What happens to Geetanjali fonts in InDesign?
InDesign can use Geetanjali as a display font — it will show the characters visually — but InDesign's text engine is Unicode-based and applies OpenType shaping rules, which conflict with the encoding structure of Geetanjali. Text formatted with Geetanjali in InDesign may appear correct visually but will produce corrupt PDF output with broken text search, incorrect copy-paste, and PDF/X compliance failures.
How long does a PageMaker to InDesign migration take for an Assamese newspaper?
For a standard Assamese daily newspaper with 12–16 page templates, expect 4–8 weeks of migration work: 1–2 weeks for template audit and InDesign rebuild, 1–2 weeks for font conversion of the active article archive using Rupantarak, 1–2 weeks of parallel production (running both systems simultaneously), and 1–2 weeks for operator retraining and workflow stabilization.

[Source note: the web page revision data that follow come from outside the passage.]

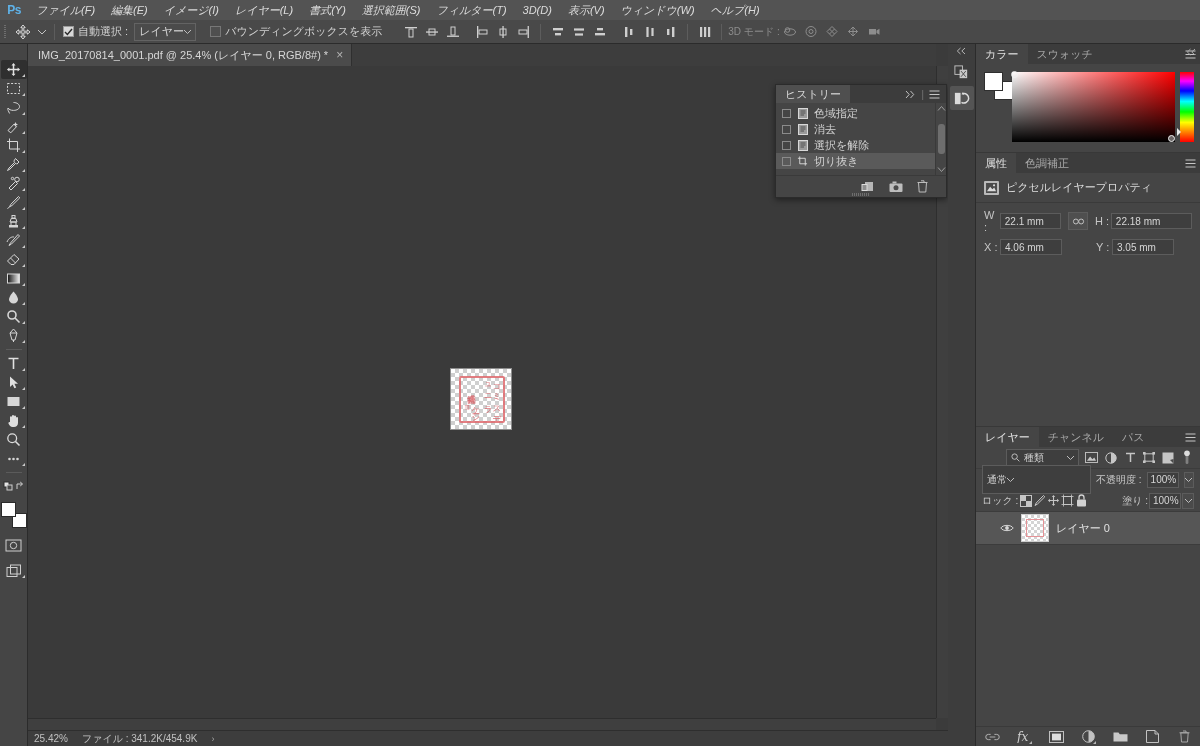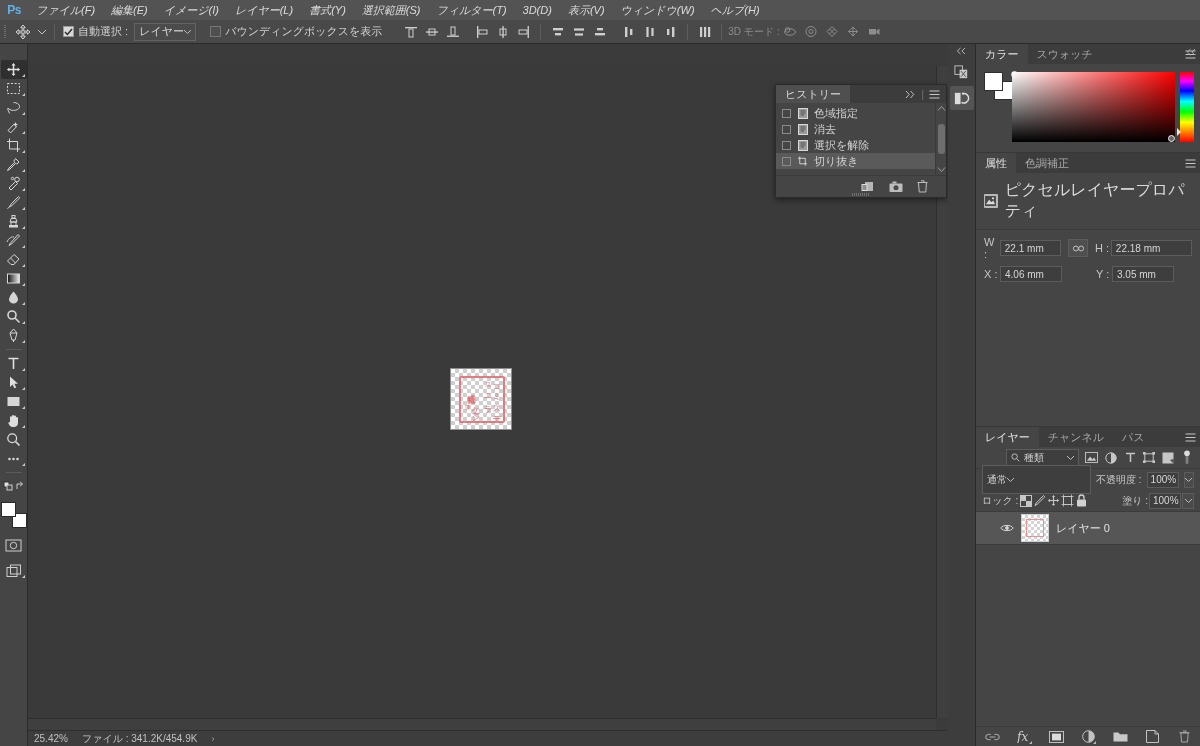--- a/index.html
+++ b/index.html
@@ -506,6 +506,12 @@
     </div>
   </div>
 
+  <div class="tabstrip">
+    <div class="doctab">
+      <span>IMG_20170814_0001.pdf @ 25.4% (レイヤー 0, RGB/8#) *</span>
+      <span class="tab-close">×</span>
+    </div>
+  </div>
 
   <div class="toolbar">
     <div class="tool sel">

Which Unicode Assamese fonts work best as Geetanjali replacements in InDesign?
Noto Serif Bengali provides the most comprehensive Unicode coverage and is actively maintained by Google. Kalpurush (by Ananda) is widely used in Bengali publishing and covers the full Assamese repertoire. Mukti (SIL) is a good open-source option. For matching existing Geetanjali print output as closely as possible, compare x-height, stroke weight, and conjunct glyph design between options — there is no single 'Geetanjali equivalent' in Unicode fonts.